I need to get my little USB logic analyzer on there to see what is really going on. Any good tips on keeping the “probes” on the chip pins? I can solder something on, but a little lean probe holder seems way faster. Is the “step” pin the main one I should be watching on the driver, or do I go straight to the shift registers?

Is there any debugging info I can get over UARt that might help directly in Fluidnc?


The two boards I can’t figure out so far seem to have very different issues.

  • One will not initialize all the drivers if all 5 steppers are plugged in, seems I can rotate which stepper is unplugged and the rest seems okay. Need to test more.

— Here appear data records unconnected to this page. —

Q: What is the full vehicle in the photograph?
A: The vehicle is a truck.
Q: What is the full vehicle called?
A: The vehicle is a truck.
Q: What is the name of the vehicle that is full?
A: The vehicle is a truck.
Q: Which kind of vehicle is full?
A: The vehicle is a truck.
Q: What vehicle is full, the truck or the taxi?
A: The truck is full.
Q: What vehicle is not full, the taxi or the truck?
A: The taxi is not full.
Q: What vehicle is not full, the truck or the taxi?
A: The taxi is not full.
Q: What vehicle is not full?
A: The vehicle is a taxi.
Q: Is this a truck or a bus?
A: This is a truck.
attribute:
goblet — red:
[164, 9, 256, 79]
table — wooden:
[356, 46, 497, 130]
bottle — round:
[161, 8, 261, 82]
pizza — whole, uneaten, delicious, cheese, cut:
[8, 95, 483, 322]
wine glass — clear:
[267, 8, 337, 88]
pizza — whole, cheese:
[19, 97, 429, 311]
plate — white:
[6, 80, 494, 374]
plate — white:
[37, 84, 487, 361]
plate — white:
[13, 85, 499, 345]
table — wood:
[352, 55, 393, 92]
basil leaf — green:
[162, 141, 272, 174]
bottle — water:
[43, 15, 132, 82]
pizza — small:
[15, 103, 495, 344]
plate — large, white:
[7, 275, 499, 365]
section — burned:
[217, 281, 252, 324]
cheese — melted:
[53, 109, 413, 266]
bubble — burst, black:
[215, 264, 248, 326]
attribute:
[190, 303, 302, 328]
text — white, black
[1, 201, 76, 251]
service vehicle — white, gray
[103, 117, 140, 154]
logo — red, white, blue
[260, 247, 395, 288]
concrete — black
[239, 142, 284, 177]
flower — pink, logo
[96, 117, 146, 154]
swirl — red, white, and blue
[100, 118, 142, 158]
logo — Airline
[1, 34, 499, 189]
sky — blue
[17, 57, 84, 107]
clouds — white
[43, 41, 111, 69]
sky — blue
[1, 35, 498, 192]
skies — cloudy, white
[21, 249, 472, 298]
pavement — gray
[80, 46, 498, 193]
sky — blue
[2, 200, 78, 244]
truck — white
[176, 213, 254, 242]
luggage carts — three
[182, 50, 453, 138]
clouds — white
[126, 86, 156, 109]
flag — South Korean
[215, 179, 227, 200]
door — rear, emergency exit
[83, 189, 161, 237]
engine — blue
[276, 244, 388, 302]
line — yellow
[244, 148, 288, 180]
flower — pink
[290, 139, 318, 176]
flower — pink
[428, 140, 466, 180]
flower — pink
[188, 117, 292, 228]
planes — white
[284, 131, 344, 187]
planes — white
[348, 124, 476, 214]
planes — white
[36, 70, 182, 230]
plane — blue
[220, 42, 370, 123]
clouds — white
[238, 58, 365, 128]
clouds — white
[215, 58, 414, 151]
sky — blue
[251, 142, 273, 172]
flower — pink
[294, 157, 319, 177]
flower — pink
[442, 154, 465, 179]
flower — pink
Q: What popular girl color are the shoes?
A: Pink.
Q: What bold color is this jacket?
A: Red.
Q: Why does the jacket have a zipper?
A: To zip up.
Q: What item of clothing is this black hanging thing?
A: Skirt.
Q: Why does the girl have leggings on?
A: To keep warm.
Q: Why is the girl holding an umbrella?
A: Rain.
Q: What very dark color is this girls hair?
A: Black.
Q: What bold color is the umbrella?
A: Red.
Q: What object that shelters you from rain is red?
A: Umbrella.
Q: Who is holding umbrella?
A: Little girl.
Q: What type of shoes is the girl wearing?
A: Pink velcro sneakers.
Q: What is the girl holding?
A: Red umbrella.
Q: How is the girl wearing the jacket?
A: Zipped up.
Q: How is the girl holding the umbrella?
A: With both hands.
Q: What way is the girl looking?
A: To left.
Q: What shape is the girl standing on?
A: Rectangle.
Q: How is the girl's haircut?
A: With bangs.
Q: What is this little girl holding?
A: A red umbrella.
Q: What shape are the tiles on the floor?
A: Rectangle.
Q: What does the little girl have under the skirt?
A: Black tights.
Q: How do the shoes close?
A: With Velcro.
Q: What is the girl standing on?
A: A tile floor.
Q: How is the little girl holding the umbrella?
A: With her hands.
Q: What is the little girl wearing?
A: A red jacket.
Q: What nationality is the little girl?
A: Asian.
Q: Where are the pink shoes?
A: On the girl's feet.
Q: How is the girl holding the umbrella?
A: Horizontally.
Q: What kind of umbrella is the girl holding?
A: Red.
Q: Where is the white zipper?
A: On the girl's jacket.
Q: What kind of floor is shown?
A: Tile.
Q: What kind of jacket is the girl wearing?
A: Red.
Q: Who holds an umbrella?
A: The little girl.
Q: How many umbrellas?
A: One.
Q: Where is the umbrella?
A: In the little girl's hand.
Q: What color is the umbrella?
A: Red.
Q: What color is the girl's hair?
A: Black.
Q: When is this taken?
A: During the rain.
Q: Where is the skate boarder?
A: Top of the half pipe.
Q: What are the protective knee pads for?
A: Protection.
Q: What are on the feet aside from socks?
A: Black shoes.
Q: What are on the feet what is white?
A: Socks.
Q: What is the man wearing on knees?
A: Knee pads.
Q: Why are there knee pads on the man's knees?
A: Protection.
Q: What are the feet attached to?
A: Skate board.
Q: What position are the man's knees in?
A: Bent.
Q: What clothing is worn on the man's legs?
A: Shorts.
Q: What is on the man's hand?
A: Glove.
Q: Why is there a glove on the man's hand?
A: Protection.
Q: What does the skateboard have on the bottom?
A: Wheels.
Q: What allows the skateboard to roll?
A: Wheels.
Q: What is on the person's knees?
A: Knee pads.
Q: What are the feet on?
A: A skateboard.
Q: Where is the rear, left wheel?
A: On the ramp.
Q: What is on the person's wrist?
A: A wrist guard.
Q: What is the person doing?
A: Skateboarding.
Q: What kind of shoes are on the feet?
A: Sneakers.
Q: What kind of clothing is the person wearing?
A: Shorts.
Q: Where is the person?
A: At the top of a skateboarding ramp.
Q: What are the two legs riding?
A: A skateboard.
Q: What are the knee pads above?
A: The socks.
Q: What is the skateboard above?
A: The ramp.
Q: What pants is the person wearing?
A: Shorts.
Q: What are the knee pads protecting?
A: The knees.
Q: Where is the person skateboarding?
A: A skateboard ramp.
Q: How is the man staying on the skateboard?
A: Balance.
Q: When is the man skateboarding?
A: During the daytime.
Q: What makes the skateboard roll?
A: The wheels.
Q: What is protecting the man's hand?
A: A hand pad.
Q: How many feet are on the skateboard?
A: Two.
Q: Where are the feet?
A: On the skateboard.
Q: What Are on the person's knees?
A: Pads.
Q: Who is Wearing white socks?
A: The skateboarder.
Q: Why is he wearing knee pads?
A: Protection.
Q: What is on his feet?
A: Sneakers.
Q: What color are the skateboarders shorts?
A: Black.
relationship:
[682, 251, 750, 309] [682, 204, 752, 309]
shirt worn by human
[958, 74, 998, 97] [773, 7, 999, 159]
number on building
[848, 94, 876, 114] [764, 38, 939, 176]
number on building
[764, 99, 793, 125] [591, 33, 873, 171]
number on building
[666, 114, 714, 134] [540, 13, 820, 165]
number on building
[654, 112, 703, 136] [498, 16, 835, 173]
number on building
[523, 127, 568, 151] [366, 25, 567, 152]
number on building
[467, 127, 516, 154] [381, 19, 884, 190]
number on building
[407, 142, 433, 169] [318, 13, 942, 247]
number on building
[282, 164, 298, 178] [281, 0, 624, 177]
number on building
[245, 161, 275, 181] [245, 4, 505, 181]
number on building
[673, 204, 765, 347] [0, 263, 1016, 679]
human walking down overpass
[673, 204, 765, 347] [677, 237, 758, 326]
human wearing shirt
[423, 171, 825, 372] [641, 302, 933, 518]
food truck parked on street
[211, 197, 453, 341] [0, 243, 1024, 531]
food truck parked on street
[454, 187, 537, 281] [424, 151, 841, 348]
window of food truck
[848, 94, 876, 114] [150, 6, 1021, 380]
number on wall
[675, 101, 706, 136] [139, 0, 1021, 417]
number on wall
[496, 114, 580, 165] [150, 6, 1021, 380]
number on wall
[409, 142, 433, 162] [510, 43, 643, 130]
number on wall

  • one actually seems to work fine but all 5 steppers and drivers went full current and never seemed to overheat?? If that is possible, I guess I need to test that more. Was kinda cool to see 6 extremely hot steppers, and a very hot JP3 sitting on a silicone pad still going strong after 2 hours. How could we get step direction and speed data and not current data…to all 6 drivers? I need to test more obviously but this was my initial triage.


The good thing is it does not seem like there is an obvious fundamental flaw since the issues are different.

Two things that I would look at for that- the ESP32 power rail (on a scope), and the UART at the ESP-32 on a scope. Look for dropouts of the ESP supply rail and on the UART side let’s see what you see.

Okay, well Uart always looks high. Need to try some speed changes…but I popped my benchtop power supply being dumb. I plugged in some steppers while the board was energized. No fuses in my PS that I see, it works until it needs more than 0.02A.. It was a cheapie. back to the wall wart.

I did get to look at one of the step pins while in motion, solid square pulse

At boot is probably what you most want to see. The first couple of seconds.

just an idea… I always attach the alligator clip to the touch probe extender, so its circuit is always grounded when I’m not using it. Would something like that be a helpful or hurtful when trying to avoid a static strike?